The practical limit of direct CNC machining on hardened steel is approximately 2–4 µin Ra — achievable with ball nose end mills at 0.001–0.003" stepover, 40,000+ RPM, and light axial depth. From there, skilled hand polishing with diamond paste brings the surface to SPI A-1. Our Surface Finish Calculator predicts theoretical finish from tool geometry and feed rate.
Frequently Asked Questions
Do I need a dedicated high-speed machine for mold work?
For serious mold and die work, yes. A standard VMC with 8,000 RPM and 300 IPM rapids cannot perform effective hard milling. You need minimum 20,000 RPM (ideally 42,000+), 800+ IPM rapids, HSK-E or HSK-A spindle interface, and a control that can handle look-ahead block processing to maintain constant feed rate on complex contours. Entry-level HSM machines from Makino, Röders, or GF Machining start at $250,000–$350,000.
How much does EDM add to mold manufacturing cost?
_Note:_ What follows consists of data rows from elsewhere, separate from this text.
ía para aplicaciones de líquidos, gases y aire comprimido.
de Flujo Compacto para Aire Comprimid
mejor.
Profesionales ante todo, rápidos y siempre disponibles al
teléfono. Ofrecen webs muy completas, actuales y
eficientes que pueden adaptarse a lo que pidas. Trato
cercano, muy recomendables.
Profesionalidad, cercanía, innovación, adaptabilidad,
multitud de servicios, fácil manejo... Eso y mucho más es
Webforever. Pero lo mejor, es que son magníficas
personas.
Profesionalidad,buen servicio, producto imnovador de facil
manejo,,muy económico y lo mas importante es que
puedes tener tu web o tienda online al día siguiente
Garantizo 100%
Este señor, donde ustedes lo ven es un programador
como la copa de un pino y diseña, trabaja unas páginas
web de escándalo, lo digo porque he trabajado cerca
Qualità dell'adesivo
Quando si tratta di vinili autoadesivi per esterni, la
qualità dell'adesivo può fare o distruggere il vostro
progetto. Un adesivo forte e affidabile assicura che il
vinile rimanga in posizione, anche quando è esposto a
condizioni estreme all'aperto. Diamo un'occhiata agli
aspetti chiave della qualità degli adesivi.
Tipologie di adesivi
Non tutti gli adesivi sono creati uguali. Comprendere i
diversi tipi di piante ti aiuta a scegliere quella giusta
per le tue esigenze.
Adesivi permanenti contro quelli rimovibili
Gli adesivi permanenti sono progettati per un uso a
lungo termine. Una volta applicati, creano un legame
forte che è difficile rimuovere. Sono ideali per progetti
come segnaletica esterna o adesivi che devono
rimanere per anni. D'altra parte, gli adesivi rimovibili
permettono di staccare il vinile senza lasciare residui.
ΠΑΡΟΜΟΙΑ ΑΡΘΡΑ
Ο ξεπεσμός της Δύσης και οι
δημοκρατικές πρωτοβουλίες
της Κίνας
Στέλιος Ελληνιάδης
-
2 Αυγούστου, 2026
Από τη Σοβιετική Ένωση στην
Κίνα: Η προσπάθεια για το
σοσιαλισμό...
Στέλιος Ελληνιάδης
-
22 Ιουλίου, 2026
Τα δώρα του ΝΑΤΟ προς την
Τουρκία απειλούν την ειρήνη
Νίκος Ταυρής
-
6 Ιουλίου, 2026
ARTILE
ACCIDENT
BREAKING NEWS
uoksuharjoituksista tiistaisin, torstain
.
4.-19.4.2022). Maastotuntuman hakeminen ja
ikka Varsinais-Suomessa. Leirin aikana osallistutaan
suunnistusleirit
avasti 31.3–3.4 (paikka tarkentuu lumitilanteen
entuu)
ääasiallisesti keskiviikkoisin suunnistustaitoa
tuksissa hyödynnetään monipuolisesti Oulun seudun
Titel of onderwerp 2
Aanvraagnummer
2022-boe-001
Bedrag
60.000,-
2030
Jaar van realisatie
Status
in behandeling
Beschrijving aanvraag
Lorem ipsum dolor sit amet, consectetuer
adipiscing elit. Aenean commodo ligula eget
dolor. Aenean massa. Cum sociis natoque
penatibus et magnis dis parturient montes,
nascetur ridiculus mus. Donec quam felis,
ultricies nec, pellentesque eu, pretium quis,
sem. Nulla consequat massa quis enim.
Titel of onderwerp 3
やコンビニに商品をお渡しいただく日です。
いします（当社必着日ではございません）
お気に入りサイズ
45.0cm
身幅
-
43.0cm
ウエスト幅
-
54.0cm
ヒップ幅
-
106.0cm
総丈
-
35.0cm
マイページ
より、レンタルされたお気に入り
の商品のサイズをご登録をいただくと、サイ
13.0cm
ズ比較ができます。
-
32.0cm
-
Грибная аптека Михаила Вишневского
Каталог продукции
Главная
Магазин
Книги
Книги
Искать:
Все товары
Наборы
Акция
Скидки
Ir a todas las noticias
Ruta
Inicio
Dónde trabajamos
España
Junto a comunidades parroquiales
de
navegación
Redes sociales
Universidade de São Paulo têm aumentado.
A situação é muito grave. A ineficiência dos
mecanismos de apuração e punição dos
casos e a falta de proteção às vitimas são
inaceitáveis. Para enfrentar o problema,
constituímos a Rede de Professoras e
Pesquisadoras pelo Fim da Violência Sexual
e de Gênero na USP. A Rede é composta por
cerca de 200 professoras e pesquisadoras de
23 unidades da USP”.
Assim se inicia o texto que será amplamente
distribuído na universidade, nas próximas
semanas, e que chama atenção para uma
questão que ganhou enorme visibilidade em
Sinker EDM adds $2,000–$15,000 per cavity depending on complexity, because you must machine the graphite electrode (which is itself a precision part), then burn the feature, then clean up the recast layer. Each EDM operation you can eliminate through HSM typically saves 40–60% of the individual feature cost. However, some features (sharp internal corners, deep narrow ribs) are simply impractical to machine.
What spindle speed do I need for graphite electrodes?
Minimum 24,000 RPM, with 42,000–60,000 RPM preferred for fine-detail electrodes. The key constraint is tool diameter × SFM: a 0.5mm ball nose at 1500 SFM requires 36,000 RPM. Use our RPM & Cutting Speed Calculator to determine required spindle speed for your tool diameter and target SFM.
What surface finish can I achieve directly from the machine?
With proper HSM parameters, expect 4–8 µin Ra on hardened steel contour surfaces and 2–4 µin Ra on flat/ruled surfaces. This is SPI B-1 to A-2 grade — requiring only light polishing to reach SPI A-1 mirror finish. Without HSM (standard VMC), expect 32–63 µin Ra, requiring extensive manual polishing.